Antibacterial experiments

The antibacterial properties were evaluated by using S. aureus and Salmonella as gram-positive/negative bacteria. A single colony of S. aureus was added to a 20 ml Luria-Bertani (LB) medium plate by using an inoculating loop. Then, the bacterial suspensions in these plates were incubated to achieve a bacterial solution (~109 CFU/mL) with exponential growth at 37 °C for 13 h. The obtained bacteria were diluted to 108 CFU/mL, and the diluted bacterial suspension (100 μL) was evenly dispersed on LB agar plates in which CNDs with different masses (0, 0.001, 0.002, 0.004, 0.006, 0.008, and 0.010 g) had been distributed. Subsequently, these plates were irradiated by pulsed 310 nm light for five cycles (one cycle: irradiation six times within 1 min, excitation light: 310 nm, 7 mW cm−2, each interval is 10 s). After that, they were transferred to an incubator. Similarly for Salmonella, a single colony was taken in 20 ml of LB medium at 180 rpm for 13 h to reach a bacterial concentration of 108 CFU/ml. Then the same procedure as above was carried out. Finally, the colony counting method, SEM observation method, and fluorescence staining method were used to analyze the antibacterial properties of the CNDs.

Structural and optical characterization

The microstructures of all the CNDs were characterized by transmission electron microscopy (TEM, JSM-6700), and X-ray diffraction (XRD) patterns were collected with a Bruker D8 Discover (Germany) X-ray diffractometer.
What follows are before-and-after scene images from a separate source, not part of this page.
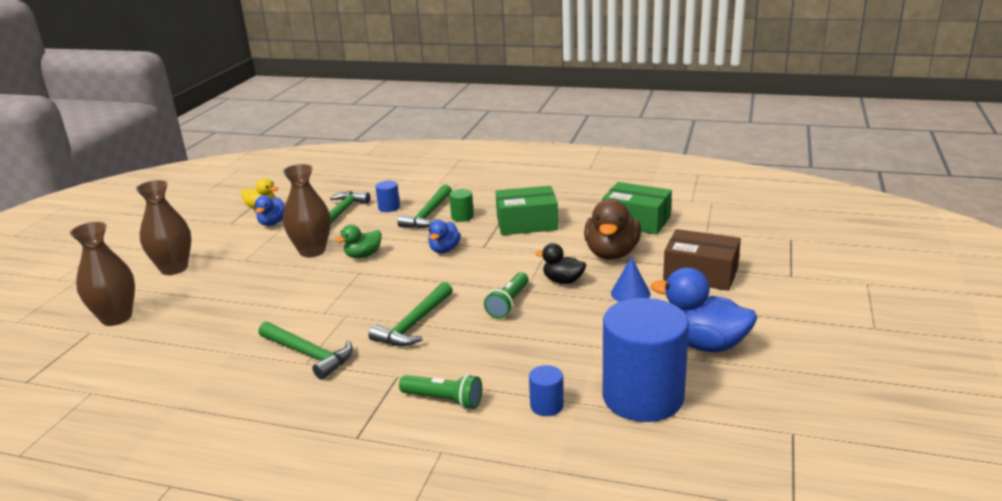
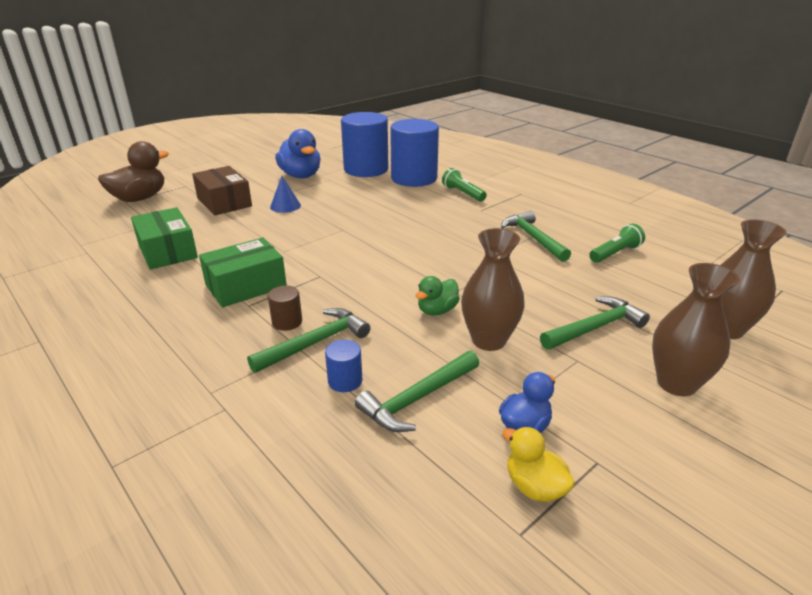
camera: 150 degrees left, 5 degrees up
(363, 255) = (437, 310): green duck -> green duck turned 135 degrees clockwise
(414, 324) = (445, 233): green hammer -> green hammer (595, 327)
(444, 250) = (355, 286): blue duck -> none
(462, 217) = (287, 322): green cylinder -> brown cylinder
(509, 303) = (366, 225): green flashlight -> green flashlight (615, 253)
(527, 223) = (246, 286): green box -> green box turned 60 degrees counterclockwise
(546, 406) = (414, 178): blue cylinder -> blue cylinder, size x2.43
(563, 281) = (309, 227): black duck -> none
(612, 253) = (242, 233): brown duck -> brown duck (140, 198)

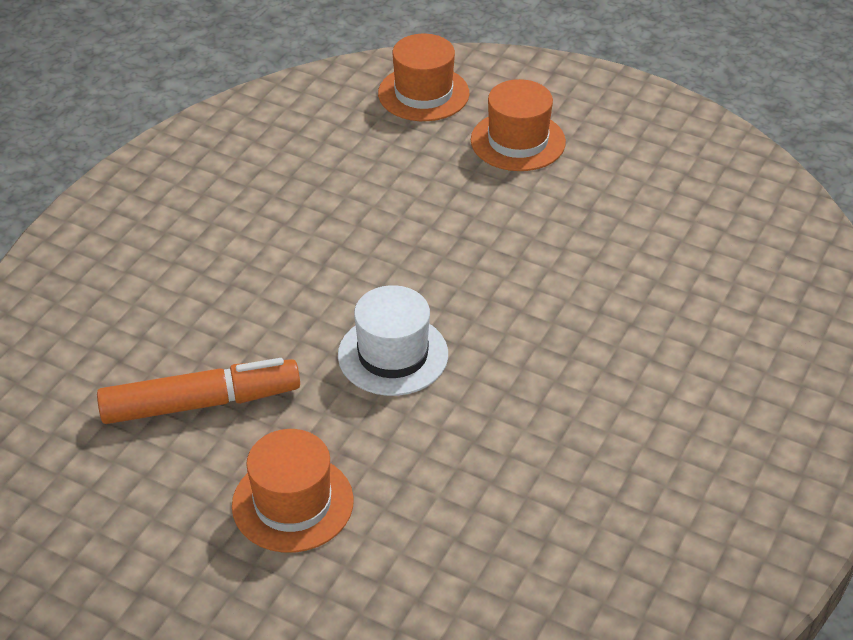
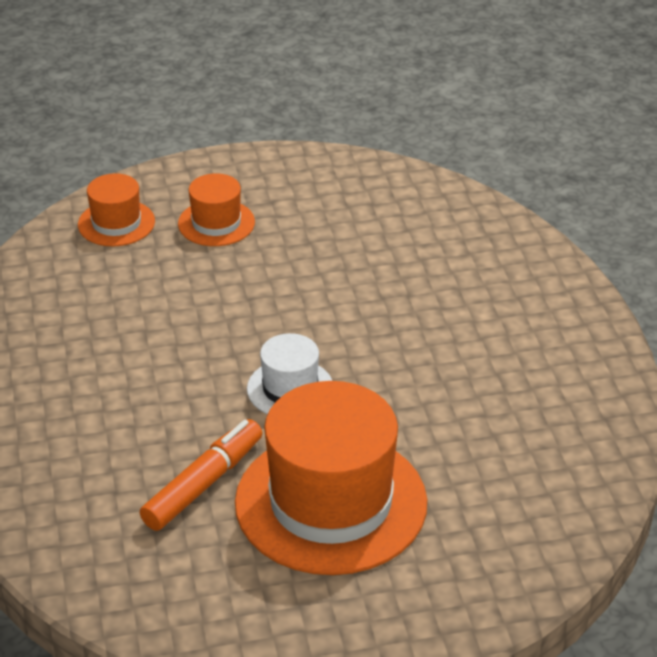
camera: 40 degrees left, 5 degrees down
(292, 503) = (331, 502): orange hat -> orange hat, size x2.05

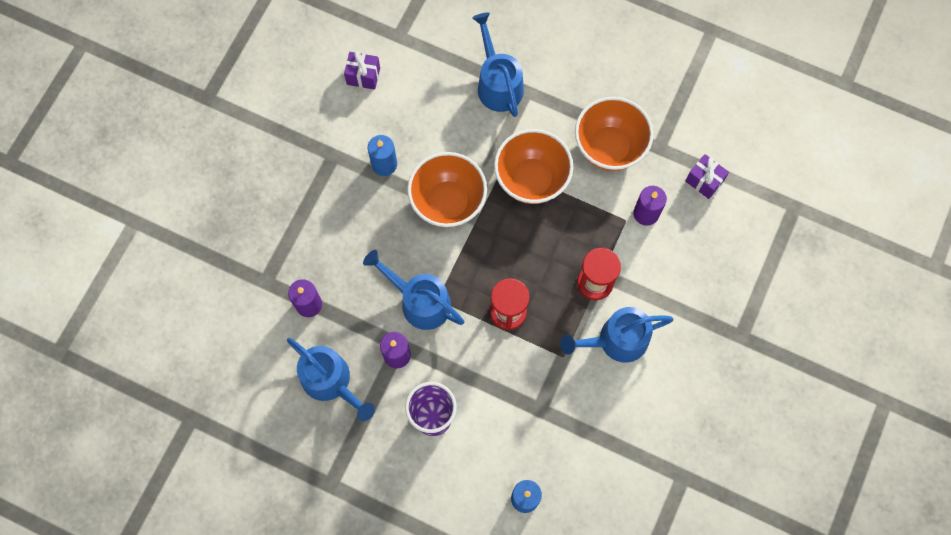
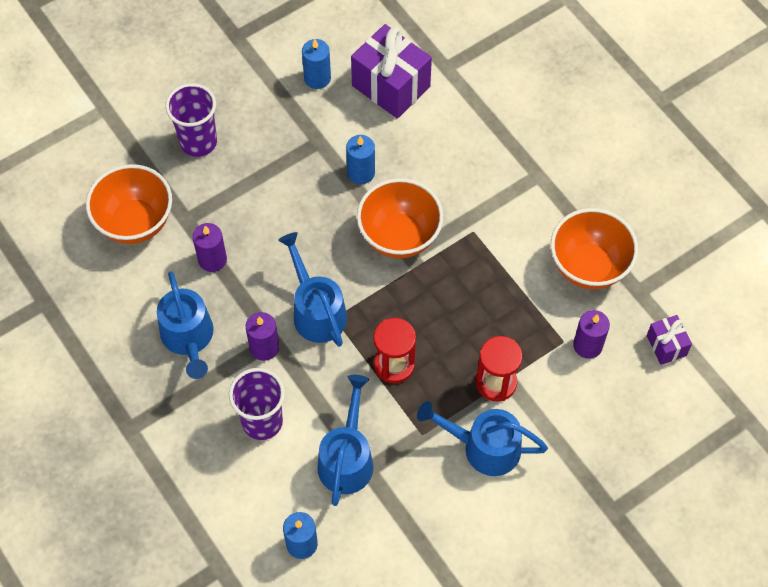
camera: 30 degrees right, 10 degrees down
(233, 209) = (198, 142): none -> purple cup
(298, 100) = (317, 78): none -> blue candle
(363, 76) = (391, 86): purple gift -> purple gift, size x1.93
(497, 83) = (515, 154): blue watering can -> blue watering can (347, 458)
(531, 179) = (493, 257): orange bowl -> orange bowl (135, 222)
For the measurement of the fluorescence and phosphorescence of the samples, the spectra were characterized using a Hitachi F-7000 PC spectrophotometer. The lifetimes were measured using an FLS-1000 spectrometer equipped with a microsecond flash lamp. The absolute PL QYs were measured using an absolute photoluminescence quantum yield FLS-1000 equipped with an integrating sphere under ambient conditions. UV–vis absorption spectra were performed using a Hitachi UH4150 UV–vis spectrophotometer. The FTIR spectra of the samples were recorded using a Bruker VERTEX-70 FTIR spectrometer. The fluorescence imaging of bacteria was performed by using a Leica TCS SP8 STED 3X laser scanning confocal microscope.